M. Lavrilleux estime, lui, que les irrégularités ont été décidées après l'élection, en mai 2012, au moment de clôturer les comptes. Assurant ne pas avoir été à l'origine des fausses factures, il accuse M. Cesari : " Fin mai 2012, je crois, Eric Cesari et Fabienne Liadzé sont venus me voir dans mon bureau, à l'UMP, à l'issue d'une réunion qu'ils ont tenue avec Guillaume Lambert et Franck Attal pour parler des comptes de campagne ", a-t-il déclaré. " Ils m'ont indiqué alors qu'il était impossible de mettre toutes les dépenses dans les comptes de campagne et qu'il faudrait donc ventiler le surplus des dépenses sur le compte de l'UMP. Je ne peux pas vous dire si c'était l'idée de M. Cesari ou s'il me transmettait la décision prise par un tiers. "

Ce tiers pourrait-il être M. Copé ? Voire M. Sarkozy, averti des difficultés financières lors d'une réunion stratégique ? M. Lavrilleux assure qu'il n'en est rien : " Je n'ai jamais évoqué ce sujet avec Nicolas Sarkozy. A mon avis, il est impossible qu'il en ait été informé. " Dubitatifs, les policiers ont observé : " Comment expliquez-vous que les deux personnes principalement concernées, au vu des dispositions rigoureuses liées au financement des campagnes des partis politiques, n'aient pas été informées, alors même que cela pouvait remettre en cause le résultat des élections, par son annulation, et le devenir d'un parti, par sa déstabilisation, voire sa dissolution ? " Réponse de M. Lavrilleux : " C'est justement pour éviter les conséquences politiques prévisibles que je n'en ai pas informé Jean-François Copé et que je n'ai jamais abordé ce sujet avec l'ancien président Nicolas Sarkozy. "

Mis en cause, les sarkozystes ont suggéré l'existence d'une caisse noire mise en place par les proches de M. Copé. Celui-ci, interrogé durant l'enquête préliminaire, s'est vigoureusement défendu, assurant n'avoir jamais entendu parler de quoi que ce soit. " Tout ceci a été une révélation sidérante, a-t-il affirmé aux policiers, le 26 mai. Je n'avais jamais été informé d'irrégularités dans les dépenses et les procédures de l'UMP. "
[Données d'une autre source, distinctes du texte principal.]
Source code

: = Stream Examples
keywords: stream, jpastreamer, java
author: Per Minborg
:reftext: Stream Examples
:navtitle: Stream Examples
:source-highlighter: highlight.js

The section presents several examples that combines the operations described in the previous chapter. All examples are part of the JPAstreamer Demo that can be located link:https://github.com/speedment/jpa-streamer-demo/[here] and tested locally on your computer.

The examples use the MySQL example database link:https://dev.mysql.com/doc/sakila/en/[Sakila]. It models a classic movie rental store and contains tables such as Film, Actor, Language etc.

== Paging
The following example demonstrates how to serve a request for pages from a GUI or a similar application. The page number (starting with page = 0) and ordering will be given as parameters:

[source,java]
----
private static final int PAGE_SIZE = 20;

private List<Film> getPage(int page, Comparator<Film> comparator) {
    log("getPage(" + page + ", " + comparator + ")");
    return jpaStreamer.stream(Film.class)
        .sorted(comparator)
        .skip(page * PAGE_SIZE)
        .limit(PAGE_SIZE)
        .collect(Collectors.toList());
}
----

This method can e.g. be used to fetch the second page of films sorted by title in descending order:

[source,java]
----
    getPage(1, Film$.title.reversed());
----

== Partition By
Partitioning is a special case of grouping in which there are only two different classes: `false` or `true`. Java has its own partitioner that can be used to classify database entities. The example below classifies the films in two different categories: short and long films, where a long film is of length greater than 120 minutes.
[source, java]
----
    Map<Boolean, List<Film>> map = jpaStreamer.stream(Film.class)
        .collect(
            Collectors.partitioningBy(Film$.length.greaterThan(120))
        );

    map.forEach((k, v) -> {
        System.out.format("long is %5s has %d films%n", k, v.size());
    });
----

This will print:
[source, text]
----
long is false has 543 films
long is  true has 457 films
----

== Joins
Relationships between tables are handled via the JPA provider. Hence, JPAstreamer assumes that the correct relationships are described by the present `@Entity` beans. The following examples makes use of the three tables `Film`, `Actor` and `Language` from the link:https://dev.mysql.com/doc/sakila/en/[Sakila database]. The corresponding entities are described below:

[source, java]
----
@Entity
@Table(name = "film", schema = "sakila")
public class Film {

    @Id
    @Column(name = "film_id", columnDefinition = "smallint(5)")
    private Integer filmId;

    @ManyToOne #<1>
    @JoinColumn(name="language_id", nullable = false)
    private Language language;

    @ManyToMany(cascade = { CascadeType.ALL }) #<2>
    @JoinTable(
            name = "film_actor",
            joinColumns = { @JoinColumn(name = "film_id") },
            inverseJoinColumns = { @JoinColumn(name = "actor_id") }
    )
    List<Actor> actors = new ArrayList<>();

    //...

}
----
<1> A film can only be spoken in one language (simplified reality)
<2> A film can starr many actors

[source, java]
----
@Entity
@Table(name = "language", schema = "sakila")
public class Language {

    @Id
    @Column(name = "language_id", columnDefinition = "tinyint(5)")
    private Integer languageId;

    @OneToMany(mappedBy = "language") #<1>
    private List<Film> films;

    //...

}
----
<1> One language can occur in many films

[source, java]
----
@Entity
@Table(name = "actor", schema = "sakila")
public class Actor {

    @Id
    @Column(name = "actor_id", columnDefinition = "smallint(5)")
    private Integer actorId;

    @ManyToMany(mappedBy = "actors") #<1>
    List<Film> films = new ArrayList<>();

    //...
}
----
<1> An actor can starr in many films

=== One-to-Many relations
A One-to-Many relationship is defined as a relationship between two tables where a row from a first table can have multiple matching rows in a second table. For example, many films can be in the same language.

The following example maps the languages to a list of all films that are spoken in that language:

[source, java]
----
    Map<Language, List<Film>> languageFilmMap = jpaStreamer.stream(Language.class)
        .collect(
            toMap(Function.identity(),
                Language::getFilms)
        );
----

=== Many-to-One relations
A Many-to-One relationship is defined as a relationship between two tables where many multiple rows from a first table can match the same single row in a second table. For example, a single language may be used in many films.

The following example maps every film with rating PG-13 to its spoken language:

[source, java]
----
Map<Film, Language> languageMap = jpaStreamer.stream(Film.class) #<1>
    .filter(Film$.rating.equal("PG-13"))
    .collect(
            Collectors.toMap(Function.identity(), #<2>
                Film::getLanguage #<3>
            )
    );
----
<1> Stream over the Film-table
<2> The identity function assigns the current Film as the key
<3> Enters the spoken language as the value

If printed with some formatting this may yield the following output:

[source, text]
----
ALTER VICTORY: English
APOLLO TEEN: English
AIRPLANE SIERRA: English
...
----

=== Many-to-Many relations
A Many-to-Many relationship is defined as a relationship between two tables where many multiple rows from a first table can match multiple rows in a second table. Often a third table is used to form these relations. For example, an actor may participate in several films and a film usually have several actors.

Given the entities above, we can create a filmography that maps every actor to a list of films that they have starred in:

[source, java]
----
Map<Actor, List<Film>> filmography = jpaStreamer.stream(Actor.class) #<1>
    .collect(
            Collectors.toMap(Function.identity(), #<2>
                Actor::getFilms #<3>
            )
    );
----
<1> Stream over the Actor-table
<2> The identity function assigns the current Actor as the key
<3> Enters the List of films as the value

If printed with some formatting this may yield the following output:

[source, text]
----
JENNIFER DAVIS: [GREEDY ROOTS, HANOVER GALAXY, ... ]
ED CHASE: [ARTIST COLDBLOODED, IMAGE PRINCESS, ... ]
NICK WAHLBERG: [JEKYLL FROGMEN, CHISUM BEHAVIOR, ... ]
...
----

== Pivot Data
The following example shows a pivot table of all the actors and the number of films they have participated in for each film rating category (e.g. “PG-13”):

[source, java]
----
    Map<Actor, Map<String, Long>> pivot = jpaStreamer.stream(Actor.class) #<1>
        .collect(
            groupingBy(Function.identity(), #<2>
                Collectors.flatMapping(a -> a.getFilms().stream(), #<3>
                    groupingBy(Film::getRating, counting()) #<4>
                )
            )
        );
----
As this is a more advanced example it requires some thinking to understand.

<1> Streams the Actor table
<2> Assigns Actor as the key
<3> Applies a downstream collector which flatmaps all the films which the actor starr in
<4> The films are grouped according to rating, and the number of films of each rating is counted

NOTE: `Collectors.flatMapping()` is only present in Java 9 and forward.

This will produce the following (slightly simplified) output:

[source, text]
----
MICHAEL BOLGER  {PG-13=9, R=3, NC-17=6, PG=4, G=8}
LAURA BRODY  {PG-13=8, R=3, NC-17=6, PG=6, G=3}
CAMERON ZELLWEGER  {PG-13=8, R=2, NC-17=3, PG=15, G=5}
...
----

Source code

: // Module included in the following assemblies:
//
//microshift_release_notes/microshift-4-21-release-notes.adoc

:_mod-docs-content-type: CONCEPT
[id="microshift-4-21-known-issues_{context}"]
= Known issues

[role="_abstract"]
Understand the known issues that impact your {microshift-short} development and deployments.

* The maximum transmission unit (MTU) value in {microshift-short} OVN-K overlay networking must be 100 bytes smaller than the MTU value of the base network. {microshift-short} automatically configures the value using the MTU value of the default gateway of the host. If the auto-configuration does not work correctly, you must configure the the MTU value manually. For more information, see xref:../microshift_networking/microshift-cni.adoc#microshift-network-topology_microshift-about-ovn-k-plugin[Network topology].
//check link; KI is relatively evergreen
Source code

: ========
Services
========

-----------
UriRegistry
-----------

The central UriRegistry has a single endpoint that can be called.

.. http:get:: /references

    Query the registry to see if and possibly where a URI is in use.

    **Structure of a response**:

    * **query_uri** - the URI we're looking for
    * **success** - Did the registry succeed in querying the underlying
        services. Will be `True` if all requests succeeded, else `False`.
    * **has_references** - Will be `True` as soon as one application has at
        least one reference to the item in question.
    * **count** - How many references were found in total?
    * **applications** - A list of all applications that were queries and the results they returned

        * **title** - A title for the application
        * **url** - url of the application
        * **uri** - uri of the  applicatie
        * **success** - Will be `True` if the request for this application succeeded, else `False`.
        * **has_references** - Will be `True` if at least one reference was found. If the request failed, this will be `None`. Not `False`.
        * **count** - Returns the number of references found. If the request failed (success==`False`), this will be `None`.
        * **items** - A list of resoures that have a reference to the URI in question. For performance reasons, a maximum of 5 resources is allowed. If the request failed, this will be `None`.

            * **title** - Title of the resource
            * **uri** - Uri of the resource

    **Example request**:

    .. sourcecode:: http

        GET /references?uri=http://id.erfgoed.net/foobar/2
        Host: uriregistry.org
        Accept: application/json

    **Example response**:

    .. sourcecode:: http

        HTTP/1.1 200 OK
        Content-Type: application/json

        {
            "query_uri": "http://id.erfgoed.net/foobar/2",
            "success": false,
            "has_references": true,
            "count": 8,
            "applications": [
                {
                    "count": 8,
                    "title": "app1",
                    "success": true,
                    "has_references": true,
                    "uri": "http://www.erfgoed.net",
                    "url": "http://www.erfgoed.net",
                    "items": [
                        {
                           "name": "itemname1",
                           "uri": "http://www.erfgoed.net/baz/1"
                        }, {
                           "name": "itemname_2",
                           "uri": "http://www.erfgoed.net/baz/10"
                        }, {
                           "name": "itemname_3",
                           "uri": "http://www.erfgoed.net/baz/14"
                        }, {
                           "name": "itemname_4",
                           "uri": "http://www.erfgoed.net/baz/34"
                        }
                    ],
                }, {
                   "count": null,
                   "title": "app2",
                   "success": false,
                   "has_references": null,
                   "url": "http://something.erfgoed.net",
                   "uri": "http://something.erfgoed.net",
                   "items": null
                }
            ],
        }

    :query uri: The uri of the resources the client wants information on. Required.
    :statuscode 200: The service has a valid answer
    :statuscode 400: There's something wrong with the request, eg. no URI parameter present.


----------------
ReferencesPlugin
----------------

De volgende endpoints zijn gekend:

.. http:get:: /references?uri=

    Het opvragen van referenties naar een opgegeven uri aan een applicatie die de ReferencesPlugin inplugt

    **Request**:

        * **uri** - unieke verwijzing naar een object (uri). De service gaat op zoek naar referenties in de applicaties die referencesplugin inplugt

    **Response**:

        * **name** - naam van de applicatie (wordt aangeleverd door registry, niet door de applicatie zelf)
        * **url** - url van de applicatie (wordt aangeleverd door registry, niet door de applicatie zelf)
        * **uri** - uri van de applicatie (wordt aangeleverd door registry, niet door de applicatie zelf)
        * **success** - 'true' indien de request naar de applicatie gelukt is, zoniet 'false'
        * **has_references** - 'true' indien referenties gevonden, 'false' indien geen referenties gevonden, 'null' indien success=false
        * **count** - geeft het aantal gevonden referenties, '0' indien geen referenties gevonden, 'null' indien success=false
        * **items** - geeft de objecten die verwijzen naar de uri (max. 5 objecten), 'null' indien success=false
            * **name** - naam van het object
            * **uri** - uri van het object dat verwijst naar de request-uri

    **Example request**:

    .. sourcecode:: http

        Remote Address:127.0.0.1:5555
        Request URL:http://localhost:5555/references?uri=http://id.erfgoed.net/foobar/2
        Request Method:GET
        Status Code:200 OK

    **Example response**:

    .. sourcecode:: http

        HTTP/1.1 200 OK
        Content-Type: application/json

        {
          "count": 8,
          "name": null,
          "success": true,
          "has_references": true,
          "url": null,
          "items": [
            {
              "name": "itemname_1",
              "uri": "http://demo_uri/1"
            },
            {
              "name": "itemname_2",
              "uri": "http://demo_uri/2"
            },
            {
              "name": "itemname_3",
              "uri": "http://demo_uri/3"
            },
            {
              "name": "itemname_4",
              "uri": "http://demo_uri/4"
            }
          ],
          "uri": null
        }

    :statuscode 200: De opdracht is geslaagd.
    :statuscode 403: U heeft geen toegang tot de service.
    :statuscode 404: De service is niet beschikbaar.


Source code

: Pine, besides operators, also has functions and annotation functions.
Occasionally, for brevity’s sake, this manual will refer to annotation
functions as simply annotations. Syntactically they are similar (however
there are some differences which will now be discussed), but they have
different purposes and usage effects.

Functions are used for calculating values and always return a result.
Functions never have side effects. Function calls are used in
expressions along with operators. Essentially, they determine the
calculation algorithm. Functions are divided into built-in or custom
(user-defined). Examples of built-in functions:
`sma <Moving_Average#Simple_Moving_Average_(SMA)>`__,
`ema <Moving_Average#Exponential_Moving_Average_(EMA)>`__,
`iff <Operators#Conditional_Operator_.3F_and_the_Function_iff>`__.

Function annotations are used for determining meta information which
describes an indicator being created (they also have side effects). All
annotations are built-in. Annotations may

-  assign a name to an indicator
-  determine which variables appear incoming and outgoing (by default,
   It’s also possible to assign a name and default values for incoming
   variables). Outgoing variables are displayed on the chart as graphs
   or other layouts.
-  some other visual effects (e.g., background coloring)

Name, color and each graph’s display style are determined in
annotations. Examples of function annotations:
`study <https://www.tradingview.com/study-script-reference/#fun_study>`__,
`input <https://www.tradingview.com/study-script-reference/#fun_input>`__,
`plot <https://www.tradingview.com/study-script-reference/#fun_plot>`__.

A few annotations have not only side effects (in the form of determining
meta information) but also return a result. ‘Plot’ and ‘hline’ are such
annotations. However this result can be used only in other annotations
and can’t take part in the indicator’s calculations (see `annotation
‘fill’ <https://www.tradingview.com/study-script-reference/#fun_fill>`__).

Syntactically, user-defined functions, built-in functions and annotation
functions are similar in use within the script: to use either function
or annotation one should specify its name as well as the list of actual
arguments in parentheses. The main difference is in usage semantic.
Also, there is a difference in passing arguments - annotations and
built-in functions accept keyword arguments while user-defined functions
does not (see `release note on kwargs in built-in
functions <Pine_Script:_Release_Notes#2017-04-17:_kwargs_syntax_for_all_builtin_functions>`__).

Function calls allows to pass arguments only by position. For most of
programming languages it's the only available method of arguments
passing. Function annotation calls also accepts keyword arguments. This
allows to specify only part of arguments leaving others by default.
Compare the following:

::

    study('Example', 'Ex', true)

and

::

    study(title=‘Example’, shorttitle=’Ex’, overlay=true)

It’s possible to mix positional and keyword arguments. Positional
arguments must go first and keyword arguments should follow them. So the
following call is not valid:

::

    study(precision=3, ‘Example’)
Gérard Davet et Fabrice Lhomme

    L'enquête sur le trafic d'influence est suspendue

    L'enquête sur l'affaire de trafic d'influence à la Cour de cassation dans laquelle Nicolas Sarkozy est mis en examen a été suspendue mardi 23 septembre, le temps que soient examinées les requêtes en nullité déposées par l'ex-président et son avocat. La cour d'appel de Paris a demandé aux juges d'instruction de ne pas réaliser d'actes d'enquête tant qu'elle ne se sera pas prononcée sur les demandes d'annulation. M. Sarkozy conteste la légalité des écoutes téléphoniques dont il a été l'objet.